ECA data suggested that 53% of those with a substance disorder had a comorbid mental disorder. Some of these mental disorders include antisocial personality disorder (11x higher than the general public), anxiety disorders (panic disorder, generalized anxiety disorder, and phobias), and depression. Most often, depression is secondary to alcoholism. It generally improves with abstinence, though some dysphoria may remain. Depression affects 13% of female alcoholics. Alcoholism is also more common in patients with schizophrenia and bipolar disorder. Attention Deficit Disorder may predispose to alcoholism, but this is a controversial topic.

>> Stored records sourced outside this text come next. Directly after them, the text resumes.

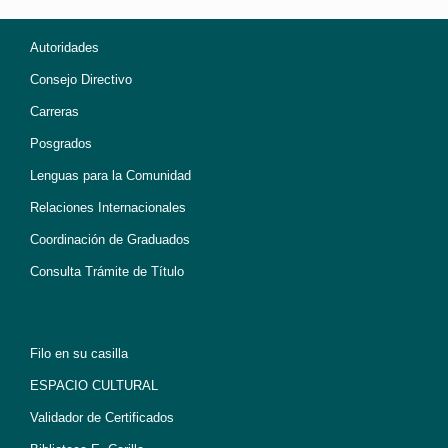
Autoridades
Consejo Directivo
Carreras
Posgrados
Lenguas para la Comunidad
Relaciones Internacionales
Coordinación de Graduados
Consulta Trámite de Título
Filo en su casilla
ESPACIO CULTURAL
Validador de Certificados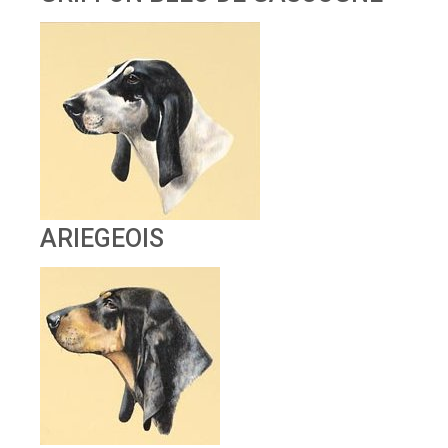
ARIEGEOIS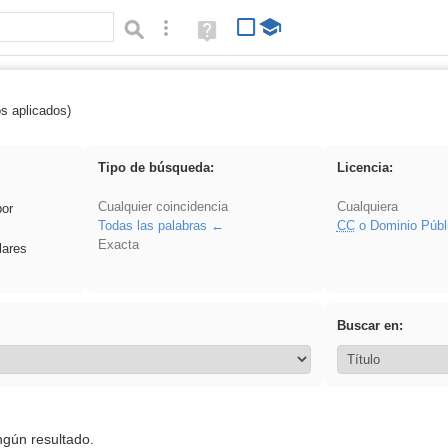
Búsqueda avanzada
Ayuda
(en
ventana
nueva)
os aplicados)
fruto
Tipo de búsqueda:
Licencia:
Cualquier coincidencia
Cualquiera
por
Todas las palabras
CC
o Dominio Públ
Exacta
lares
Buscar en:
ngún resultado.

General principles dictate that alcoholism is often worse if familial. There are probably high incidences of (unreported) spontaneous remission. This complicates evaluation of different treatments. Drug abuse patterns are influenced by social and cultural factors and, compared with alcohol abuse, fluctuate over time.
Alcoholism typically has an exacerbating and remitting course, with periods of relative or complete abstinence. 2-3% of alcohol dependents become abstinent per year. Onset of alcoholism rarely begins after 45. Thirty percent of college problem drinkers are alcohol dependent 20 years later. The first hospitalization for alcohol tends to occur earlier in men (age 30 to 40). Abuse of cocaine and stimulants has a rapidly progressing course: from use to abuse and dependence. This is particularly true when the drugs are administered by the more potent routes (injection, inhaled). Oral and intranasal routes of ingestion show slower progression. Cannabis use rarely progresses to abuse and dependence if used alone. Hallucinogens very rarely progress to dependence. Opioid dependence represents a lifelong, chronic pattern. Abuse of sedative hypnotics can remit, either spontaneously or with treatment.